WHAT TO DO -
Begin with the line below holding "Fig 5. Distribution of velocity versus λ 1" and go on through the line holding "Figure 1. Process", duplicating each line exactly and leaving out pictures.

THE INPUT -
- - - - - - -

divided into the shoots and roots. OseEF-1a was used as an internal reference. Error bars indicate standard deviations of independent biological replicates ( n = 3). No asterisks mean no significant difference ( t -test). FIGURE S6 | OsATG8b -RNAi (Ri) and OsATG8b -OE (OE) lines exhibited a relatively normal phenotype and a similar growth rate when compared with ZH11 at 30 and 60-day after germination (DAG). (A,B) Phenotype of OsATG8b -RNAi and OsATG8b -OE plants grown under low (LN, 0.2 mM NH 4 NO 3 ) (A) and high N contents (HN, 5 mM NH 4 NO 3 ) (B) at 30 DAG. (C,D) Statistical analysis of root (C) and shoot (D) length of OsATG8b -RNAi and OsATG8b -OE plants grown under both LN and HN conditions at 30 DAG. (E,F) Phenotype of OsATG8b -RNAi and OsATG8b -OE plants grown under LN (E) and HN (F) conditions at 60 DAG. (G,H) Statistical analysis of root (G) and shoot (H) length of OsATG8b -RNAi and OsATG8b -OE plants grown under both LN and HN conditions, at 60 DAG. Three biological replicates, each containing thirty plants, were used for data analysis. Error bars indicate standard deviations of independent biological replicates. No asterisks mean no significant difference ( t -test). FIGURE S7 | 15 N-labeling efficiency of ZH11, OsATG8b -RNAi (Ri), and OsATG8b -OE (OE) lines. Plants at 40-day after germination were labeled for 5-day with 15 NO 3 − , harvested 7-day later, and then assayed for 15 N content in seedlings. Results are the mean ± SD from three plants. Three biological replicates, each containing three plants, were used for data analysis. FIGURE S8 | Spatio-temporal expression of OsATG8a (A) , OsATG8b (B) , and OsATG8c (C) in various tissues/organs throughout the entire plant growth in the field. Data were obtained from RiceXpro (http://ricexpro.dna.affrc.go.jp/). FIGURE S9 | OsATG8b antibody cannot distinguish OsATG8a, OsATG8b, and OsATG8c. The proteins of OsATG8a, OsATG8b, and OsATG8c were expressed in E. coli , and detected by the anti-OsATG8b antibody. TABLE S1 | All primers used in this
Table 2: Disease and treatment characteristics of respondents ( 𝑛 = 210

- - - - - - -

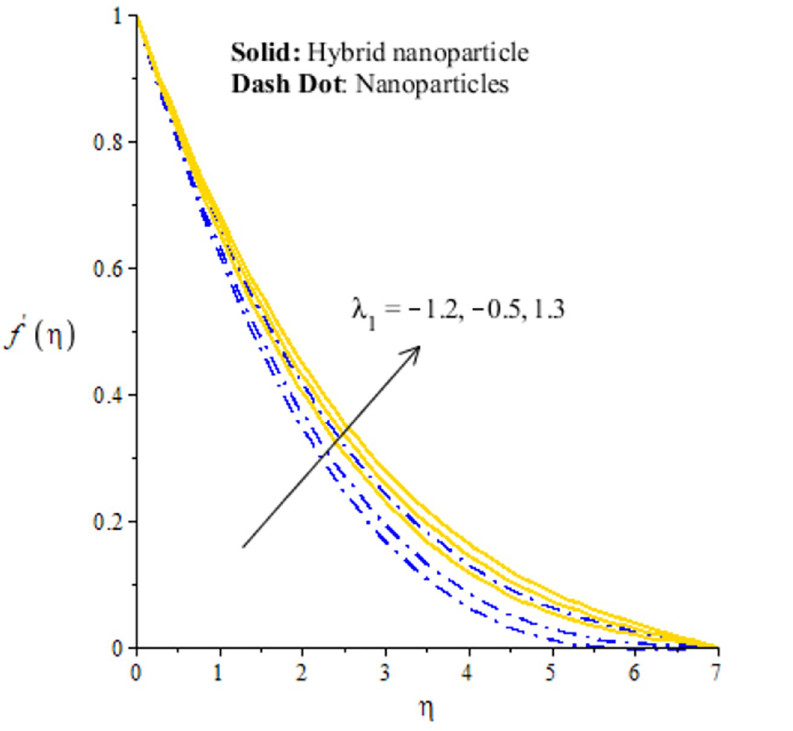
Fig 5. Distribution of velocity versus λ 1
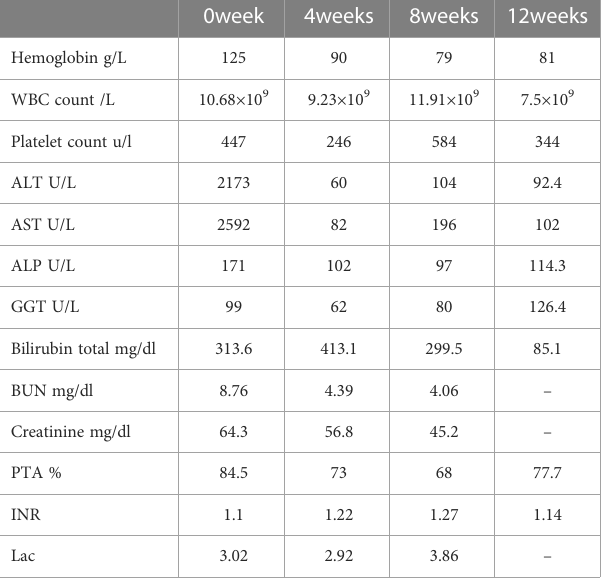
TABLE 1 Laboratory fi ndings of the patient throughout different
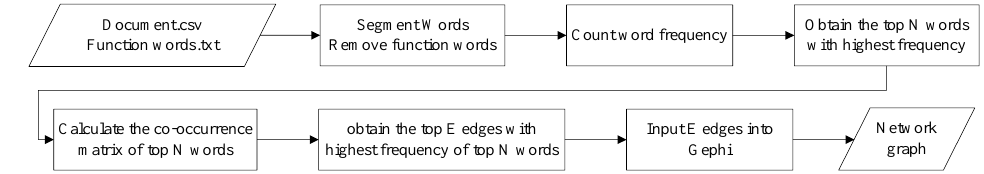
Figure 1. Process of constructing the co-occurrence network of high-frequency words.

- - - - - - -

EXERCISE RESPONSE -
Fig 5. Distribution of velocity versus λ 1
TABLE 1 Laboratory fi ndings of the patient throughout different
Figure 1. Process of constructing the co-occurrence network of high-frequency words.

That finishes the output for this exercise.